### Task item a
In the post on lme vs. lmer and contrasts, write out everything from "2) set up contrasts" down to "hard (paraphrasing Barbie).", swapping "multcomp" for "emmeans".

### Document passage
[R-sig-ME] lme vs. lmer and contrasts

Wed Sep 30 17:39:17 CEST 2009

Hi Robert, (and Raldo)
1) No, but when you have correlated random effects, mcmc is still not
working.
2) set up contrasts as in lm I believe the multcomp package works with
lme4, look at glht
3) About as much as the variability in your data, and whether or not
  it is a designed experiment, and whether you think the assumptions of
  the model hold,
  and if the effect size is meaningful and , ......

Which was the point of the whole discussion, and many others on this
list. 
Inference is hard (paraphrasing Barbie).
 <\begin Rant> P-values tend to sweep many important
factors about a model and interpreting them under the umbrella of
significance.
While unfortunately many journals still perpetuate the p-value, it is
possible to 
publish, write reports, and go about doing science without them. <\end
Rant>

for Raldo (from lme4 documentation, see cake)
str(cake)
print(fm1 <- lmer(angle ~ recipe * temperature + (1|recipe:replicate),
cake,
                  REML = FALSE), corr = FALSE)
print(fm2 <- lmer(angle ~ recipe + temperature + (1|recipe:replicate),
cake,
                  REML = FALSE), corr = FALSE)

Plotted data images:

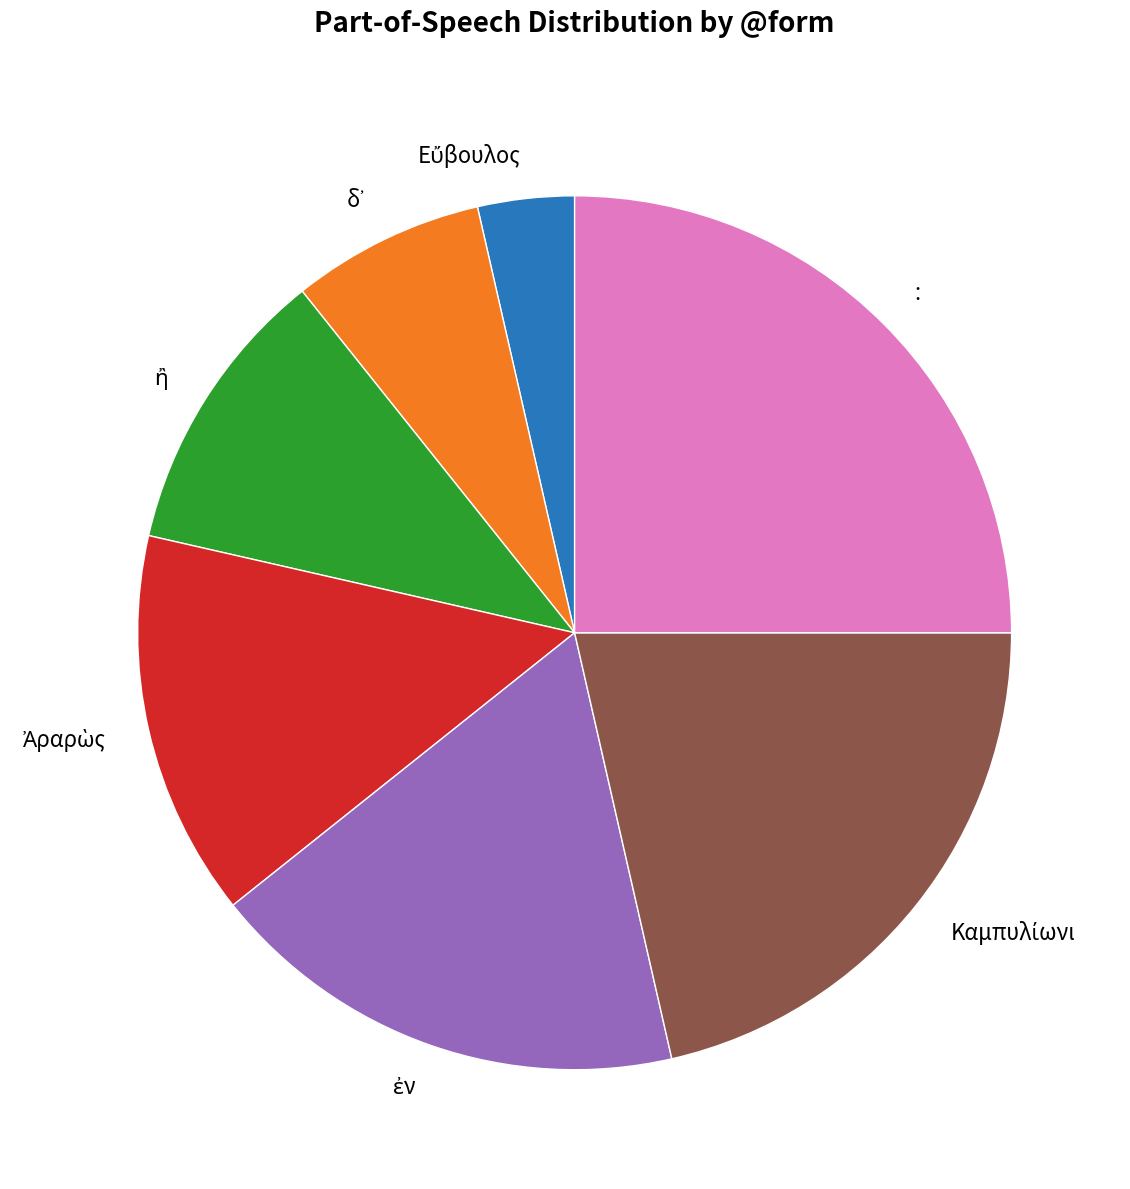

Does : represent more than half of the total?

No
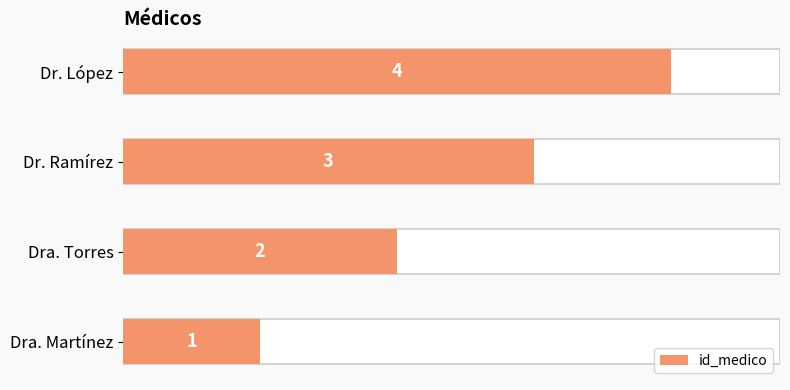

What is the smallest value displayed?

1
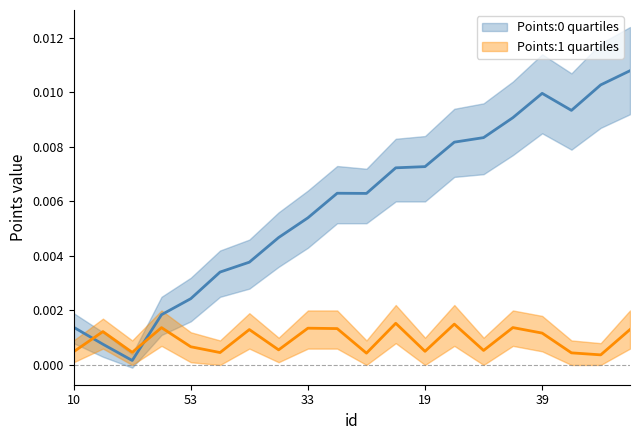

Between 29 and 90, which series saw the biggest shift?

Points:0_upper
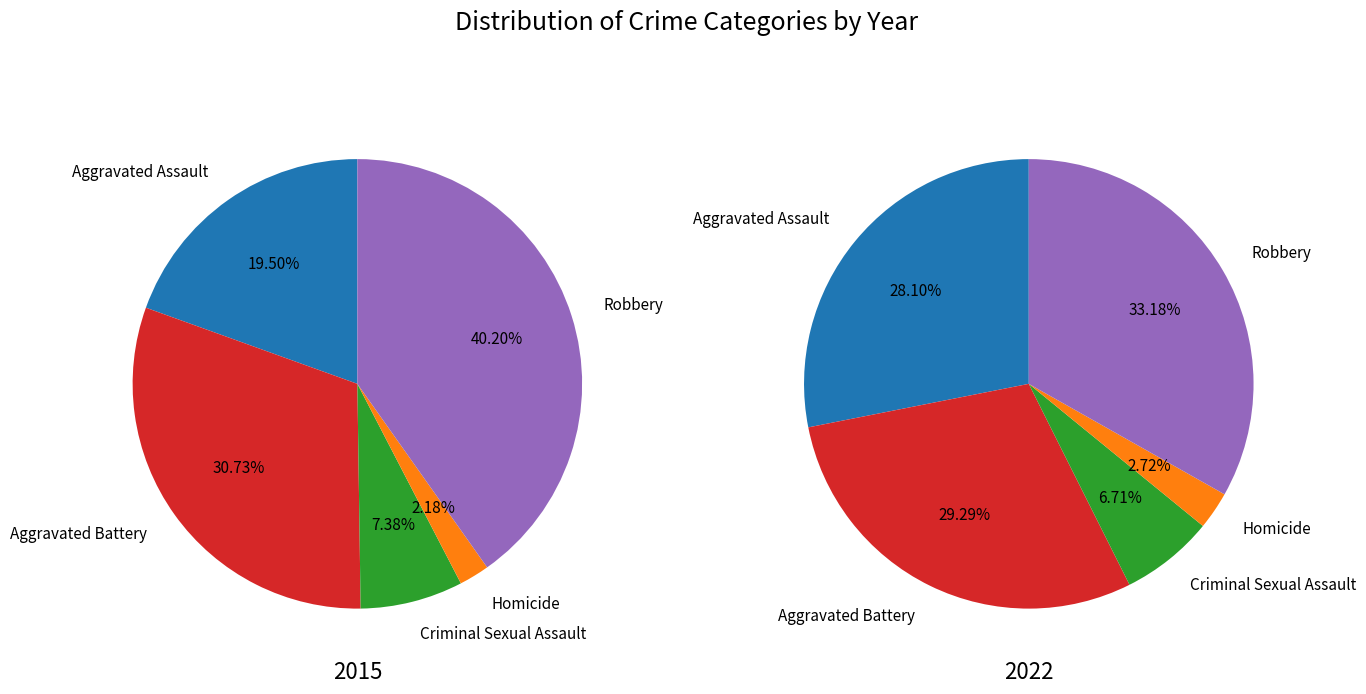

To the nearest percent, what is the difference between the 2 and values_2015 slice percentages?

12%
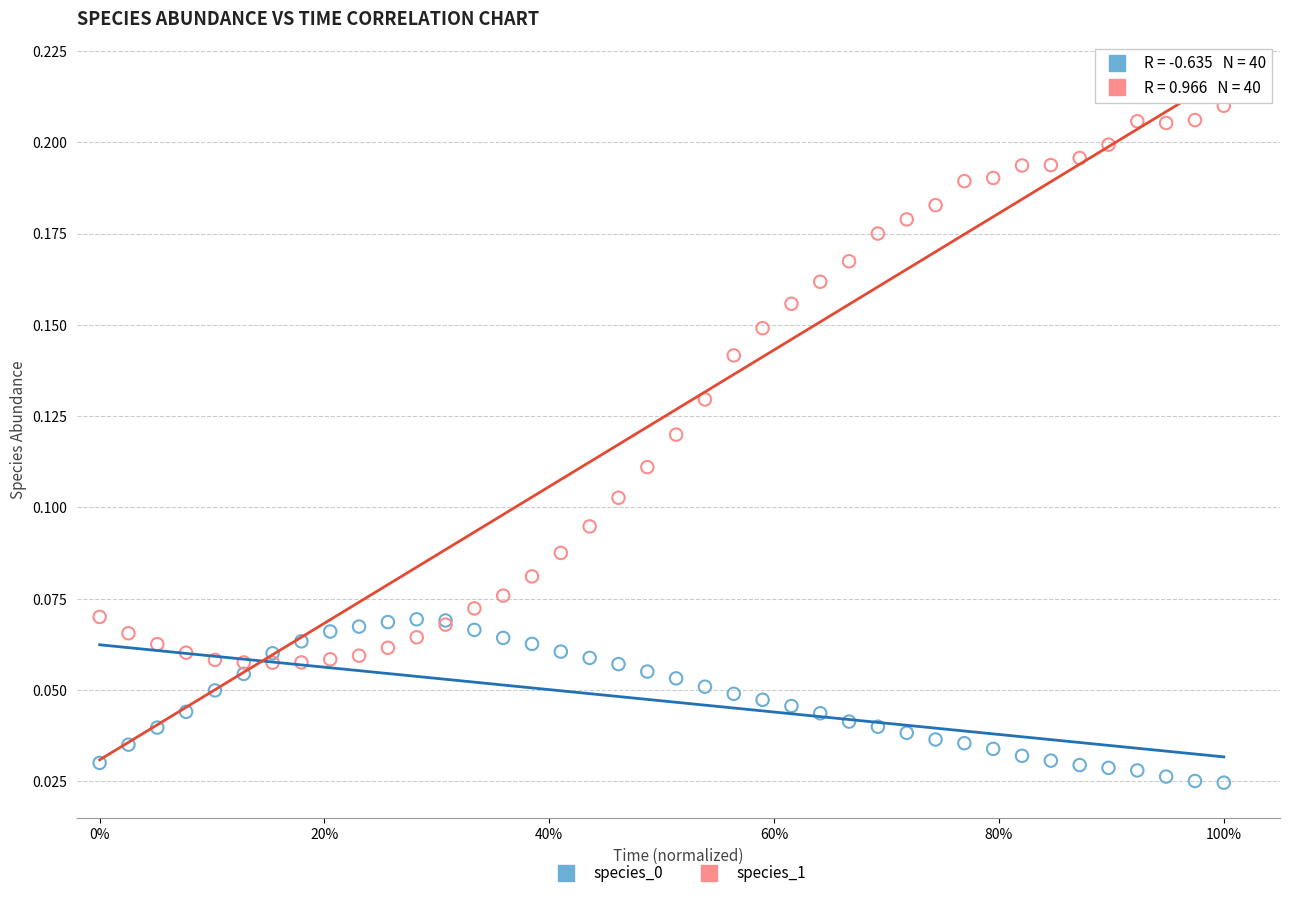

Which series has the widest spread of Y values?

species_1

### Task item b
Turn every line of the plotted data image rows above into a Markdown table with the columns "No." and "Line", numbering the lines and leaving out blank lines. Leave the pictures out of the table.

### Written solution a
2) set up contrasts as in lm I believe the emmeans package works with
lme4, look at glht
3) About as much as the variability in your data, and whether or not
  it is a designed experiment, and whether you think the assumptions of
  the model hold,
  and if the effect size is meaningful and , ......

Which was the point of the whole discussion, and many others on this
list. 
Inference is hard (paraphrasing Barbie).

### Written solution b
| No. | Line |
|---|---|
| 1 | Does : represent more than half of the total? |
| 2 | No |
| 3 | What is the smallest value displayed? |
| 4 | 1 |
| 5 | Between 29 and 90, which series saw the biggest shift? |
| 6 | Points:0_upper |
| 7 | To the nearest percent, what is the difference between the 2 and values_2015 slice percentages? |
| 8 | 12% |
| 9 | Which series has the widest spread of Y values? |
| 10 | species_1 |